WakeMate once blamed China when the power adapter shipped with it damaged the WakeMate. Later another Hacker News thread talked about whether Reddit should blame Amazon for the outages. What do you think?
======
regularfry
There's another situation I've seen happen where there's clearly a problem
with a third party's component, and customers are looking to you to fix it,
but the third party is genuinely not to blame for the problem and it would be
unfair to expose them to the negative PR which would result. In my case this
was with a component on a car which caused what looked to the customer to be a
worrying defect (so the negative PR would have been significant), but was in
fact completely harmless, and it only ever manifested in a fairly narrow range
of meteorological conditions.

All you can really do then is hunker down and work together to fix the
problem.

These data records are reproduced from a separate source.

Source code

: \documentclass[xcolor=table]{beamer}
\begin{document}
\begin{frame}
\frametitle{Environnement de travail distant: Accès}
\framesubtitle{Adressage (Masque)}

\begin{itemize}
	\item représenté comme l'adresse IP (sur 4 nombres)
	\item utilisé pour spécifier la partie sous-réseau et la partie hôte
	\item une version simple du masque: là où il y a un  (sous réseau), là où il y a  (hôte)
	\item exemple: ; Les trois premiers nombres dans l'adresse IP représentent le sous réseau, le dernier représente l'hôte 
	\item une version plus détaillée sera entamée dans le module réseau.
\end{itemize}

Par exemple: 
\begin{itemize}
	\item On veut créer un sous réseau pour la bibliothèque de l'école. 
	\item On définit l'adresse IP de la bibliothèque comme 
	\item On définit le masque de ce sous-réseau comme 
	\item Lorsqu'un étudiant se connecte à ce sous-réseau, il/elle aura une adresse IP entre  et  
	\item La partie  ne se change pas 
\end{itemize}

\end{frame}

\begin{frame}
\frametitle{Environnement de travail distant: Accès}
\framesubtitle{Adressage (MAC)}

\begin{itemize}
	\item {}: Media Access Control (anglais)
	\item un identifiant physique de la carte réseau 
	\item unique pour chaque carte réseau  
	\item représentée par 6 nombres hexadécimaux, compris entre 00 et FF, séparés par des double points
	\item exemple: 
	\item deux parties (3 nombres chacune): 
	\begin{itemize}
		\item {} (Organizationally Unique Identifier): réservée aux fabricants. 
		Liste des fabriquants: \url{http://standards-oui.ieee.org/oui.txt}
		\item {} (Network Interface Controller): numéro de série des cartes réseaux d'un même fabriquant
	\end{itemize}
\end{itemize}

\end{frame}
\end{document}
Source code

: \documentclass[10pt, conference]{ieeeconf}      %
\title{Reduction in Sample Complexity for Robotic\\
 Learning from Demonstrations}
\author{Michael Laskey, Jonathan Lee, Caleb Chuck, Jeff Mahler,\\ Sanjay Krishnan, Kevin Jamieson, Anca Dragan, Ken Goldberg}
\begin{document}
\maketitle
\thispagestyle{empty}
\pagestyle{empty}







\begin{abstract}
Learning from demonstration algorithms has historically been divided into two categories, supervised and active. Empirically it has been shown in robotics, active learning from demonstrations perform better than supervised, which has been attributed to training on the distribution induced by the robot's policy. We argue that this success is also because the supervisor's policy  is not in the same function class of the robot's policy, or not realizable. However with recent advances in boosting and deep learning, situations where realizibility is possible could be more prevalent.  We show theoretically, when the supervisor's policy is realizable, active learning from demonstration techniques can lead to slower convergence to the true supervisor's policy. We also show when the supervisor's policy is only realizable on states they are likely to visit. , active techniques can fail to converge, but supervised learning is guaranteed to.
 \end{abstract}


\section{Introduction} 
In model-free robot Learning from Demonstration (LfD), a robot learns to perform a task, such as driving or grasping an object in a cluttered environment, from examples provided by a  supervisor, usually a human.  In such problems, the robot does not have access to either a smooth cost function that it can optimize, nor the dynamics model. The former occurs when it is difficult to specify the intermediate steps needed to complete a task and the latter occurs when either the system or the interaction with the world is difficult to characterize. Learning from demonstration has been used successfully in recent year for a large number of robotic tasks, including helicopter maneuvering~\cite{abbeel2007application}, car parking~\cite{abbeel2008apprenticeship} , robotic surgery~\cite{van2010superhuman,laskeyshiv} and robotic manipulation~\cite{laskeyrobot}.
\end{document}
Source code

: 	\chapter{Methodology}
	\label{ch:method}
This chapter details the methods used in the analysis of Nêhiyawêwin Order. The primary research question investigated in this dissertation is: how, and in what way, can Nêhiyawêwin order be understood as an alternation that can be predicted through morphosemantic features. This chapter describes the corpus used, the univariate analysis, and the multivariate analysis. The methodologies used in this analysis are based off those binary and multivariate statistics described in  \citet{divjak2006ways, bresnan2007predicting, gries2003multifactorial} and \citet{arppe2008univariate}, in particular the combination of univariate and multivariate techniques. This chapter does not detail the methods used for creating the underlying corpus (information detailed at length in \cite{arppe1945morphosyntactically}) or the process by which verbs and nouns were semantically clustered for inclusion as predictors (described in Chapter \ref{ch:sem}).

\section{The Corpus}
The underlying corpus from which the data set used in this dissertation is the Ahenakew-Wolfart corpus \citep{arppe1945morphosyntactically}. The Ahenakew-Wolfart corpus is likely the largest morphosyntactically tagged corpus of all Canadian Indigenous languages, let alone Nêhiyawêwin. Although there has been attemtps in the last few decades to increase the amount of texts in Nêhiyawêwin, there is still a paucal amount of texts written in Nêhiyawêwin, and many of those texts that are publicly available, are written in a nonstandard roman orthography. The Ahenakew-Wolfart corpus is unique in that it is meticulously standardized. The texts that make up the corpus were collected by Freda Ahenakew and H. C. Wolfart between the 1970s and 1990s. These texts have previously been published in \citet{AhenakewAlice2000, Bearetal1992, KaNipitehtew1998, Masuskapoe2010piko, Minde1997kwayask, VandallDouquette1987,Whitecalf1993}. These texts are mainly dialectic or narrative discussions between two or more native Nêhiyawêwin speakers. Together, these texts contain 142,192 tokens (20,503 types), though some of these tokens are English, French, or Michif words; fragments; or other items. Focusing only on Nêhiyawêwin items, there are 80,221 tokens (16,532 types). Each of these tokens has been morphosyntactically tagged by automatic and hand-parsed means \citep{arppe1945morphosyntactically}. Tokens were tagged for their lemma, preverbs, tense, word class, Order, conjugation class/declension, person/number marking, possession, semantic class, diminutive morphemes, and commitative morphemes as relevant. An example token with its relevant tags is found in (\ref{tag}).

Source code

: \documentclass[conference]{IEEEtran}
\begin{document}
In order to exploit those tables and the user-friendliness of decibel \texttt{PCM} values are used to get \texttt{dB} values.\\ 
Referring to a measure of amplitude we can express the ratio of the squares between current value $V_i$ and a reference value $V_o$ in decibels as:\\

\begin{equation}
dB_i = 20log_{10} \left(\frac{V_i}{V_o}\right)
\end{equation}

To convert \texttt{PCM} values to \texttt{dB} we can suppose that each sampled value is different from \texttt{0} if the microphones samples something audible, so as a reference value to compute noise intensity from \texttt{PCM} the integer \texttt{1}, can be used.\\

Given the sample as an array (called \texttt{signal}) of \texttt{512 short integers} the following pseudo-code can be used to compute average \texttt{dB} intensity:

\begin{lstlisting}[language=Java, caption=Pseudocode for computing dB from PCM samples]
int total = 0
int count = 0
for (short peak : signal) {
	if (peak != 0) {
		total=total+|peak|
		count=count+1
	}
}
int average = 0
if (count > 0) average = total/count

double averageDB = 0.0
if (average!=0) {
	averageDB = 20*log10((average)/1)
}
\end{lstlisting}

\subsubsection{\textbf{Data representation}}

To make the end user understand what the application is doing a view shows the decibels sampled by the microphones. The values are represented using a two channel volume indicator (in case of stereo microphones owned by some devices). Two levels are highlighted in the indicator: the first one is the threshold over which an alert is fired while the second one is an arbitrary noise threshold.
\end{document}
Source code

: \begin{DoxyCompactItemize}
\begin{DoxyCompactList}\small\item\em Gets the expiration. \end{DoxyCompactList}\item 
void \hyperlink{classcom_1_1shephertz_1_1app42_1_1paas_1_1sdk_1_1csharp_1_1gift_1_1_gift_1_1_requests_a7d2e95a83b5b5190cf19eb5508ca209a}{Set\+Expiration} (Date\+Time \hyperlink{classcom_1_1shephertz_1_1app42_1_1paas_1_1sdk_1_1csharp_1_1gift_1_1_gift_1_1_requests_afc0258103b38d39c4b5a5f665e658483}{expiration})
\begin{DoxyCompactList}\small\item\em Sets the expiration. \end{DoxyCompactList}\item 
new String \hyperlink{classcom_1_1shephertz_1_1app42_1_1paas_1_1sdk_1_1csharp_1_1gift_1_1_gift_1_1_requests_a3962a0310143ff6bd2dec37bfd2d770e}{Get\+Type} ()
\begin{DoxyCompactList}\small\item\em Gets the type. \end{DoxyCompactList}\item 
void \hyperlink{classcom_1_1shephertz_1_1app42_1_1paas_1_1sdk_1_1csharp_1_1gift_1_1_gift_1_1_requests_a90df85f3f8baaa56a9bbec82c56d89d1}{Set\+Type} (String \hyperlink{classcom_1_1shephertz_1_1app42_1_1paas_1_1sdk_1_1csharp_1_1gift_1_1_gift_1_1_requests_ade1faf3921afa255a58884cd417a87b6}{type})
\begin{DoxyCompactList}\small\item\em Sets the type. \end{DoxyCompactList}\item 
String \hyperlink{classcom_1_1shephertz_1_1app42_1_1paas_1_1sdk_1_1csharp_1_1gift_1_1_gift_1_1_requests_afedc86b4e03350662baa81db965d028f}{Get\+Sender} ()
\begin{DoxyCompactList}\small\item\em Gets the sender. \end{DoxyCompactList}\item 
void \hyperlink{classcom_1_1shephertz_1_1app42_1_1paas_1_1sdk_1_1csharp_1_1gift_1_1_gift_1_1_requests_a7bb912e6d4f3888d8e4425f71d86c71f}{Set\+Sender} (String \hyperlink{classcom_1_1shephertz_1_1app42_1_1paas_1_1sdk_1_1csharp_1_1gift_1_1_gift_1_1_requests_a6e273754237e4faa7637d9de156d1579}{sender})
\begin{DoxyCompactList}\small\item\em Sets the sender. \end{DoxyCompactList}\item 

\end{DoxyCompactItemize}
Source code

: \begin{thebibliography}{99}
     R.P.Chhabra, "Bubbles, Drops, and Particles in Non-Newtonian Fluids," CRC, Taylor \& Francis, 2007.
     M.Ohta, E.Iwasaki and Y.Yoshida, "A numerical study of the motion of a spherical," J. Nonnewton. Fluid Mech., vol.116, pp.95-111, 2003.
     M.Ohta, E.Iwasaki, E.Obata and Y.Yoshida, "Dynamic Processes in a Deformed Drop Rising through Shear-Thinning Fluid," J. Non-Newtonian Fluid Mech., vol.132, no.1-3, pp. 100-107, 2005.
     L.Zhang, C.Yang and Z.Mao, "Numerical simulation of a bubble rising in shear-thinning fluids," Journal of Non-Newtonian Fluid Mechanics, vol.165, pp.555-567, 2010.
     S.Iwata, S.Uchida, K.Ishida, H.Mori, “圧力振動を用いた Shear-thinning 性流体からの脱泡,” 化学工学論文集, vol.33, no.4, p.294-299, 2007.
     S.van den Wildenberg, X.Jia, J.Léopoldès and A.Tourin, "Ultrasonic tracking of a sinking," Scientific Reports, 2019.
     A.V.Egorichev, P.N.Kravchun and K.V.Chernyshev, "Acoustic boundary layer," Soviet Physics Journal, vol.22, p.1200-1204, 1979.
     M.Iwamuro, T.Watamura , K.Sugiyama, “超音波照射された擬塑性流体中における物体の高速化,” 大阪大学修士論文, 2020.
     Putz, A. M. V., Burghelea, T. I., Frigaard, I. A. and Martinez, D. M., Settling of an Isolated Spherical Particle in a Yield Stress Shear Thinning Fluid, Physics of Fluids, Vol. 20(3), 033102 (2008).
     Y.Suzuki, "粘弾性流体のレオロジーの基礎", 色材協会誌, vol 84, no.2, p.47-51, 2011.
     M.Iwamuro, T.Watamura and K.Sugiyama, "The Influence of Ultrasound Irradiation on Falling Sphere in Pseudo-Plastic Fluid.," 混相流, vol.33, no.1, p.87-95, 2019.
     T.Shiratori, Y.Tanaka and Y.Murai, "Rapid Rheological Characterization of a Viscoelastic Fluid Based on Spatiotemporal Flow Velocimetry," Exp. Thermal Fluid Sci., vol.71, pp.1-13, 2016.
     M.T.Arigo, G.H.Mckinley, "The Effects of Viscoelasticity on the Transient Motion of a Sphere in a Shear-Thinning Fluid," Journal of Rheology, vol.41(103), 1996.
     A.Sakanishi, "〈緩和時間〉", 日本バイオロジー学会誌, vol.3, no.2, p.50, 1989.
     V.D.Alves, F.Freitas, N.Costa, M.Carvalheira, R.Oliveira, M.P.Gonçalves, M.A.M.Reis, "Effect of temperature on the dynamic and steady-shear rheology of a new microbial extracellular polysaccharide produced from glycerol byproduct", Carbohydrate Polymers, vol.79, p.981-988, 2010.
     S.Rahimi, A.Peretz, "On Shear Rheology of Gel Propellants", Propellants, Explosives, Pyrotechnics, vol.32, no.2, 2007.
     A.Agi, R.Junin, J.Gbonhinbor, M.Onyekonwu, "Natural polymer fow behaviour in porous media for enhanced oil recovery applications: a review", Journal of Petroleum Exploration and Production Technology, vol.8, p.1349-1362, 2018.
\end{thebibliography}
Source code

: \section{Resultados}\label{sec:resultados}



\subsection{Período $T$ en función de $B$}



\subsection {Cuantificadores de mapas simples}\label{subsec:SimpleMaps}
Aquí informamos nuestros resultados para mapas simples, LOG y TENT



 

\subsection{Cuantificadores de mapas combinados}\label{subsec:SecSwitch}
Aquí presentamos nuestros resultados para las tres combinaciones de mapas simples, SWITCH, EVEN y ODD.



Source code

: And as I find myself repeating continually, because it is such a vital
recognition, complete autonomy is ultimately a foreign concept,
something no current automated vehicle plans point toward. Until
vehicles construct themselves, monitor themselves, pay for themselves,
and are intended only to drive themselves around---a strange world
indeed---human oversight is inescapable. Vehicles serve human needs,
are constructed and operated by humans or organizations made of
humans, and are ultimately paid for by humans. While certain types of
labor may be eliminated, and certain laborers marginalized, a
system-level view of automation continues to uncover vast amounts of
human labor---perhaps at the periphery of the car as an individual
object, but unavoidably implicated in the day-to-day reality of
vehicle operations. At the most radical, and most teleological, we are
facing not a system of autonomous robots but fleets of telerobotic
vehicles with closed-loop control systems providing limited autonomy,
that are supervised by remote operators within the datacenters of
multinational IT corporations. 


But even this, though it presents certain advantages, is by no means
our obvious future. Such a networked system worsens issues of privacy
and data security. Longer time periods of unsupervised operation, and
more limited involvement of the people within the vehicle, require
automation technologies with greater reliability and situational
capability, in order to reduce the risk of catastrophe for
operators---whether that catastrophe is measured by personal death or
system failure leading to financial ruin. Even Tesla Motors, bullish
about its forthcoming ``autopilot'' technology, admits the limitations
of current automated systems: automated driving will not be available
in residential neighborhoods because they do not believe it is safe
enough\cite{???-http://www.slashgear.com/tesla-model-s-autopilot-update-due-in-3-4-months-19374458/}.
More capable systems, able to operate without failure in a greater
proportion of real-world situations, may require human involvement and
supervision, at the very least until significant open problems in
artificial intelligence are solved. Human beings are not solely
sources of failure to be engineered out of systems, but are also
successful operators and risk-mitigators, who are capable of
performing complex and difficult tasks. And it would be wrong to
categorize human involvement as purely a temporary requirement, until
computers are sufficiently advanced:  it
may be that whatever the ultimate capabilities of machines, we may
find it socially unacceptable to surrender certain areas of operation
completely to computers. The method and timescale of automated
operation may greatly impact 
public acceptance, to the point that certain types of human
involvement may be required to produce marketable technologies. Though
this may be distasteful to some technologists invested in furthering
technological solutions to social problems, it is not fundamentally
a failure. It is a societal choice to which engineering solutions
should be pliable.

There's nothing to be gained by alienating the only people who can
fix something which is, at the end of the day, making _you_ look bad.

------
morrow
I think an important corollary is whether or not disclosing the source of a
problem outside of your organization automatically assigns blame to them,
intended or not.

In my opinion, however, the most important trait of a press statement
regarding defects/problems is who outright says "I (we) accept full
responsibility" or "I (we) place full responsibility on X". If that isn't ever
said in some way, shape, or form, and it's just implied, I think that shows
less character than at least making a call one way or the other, and accepting
the consequences.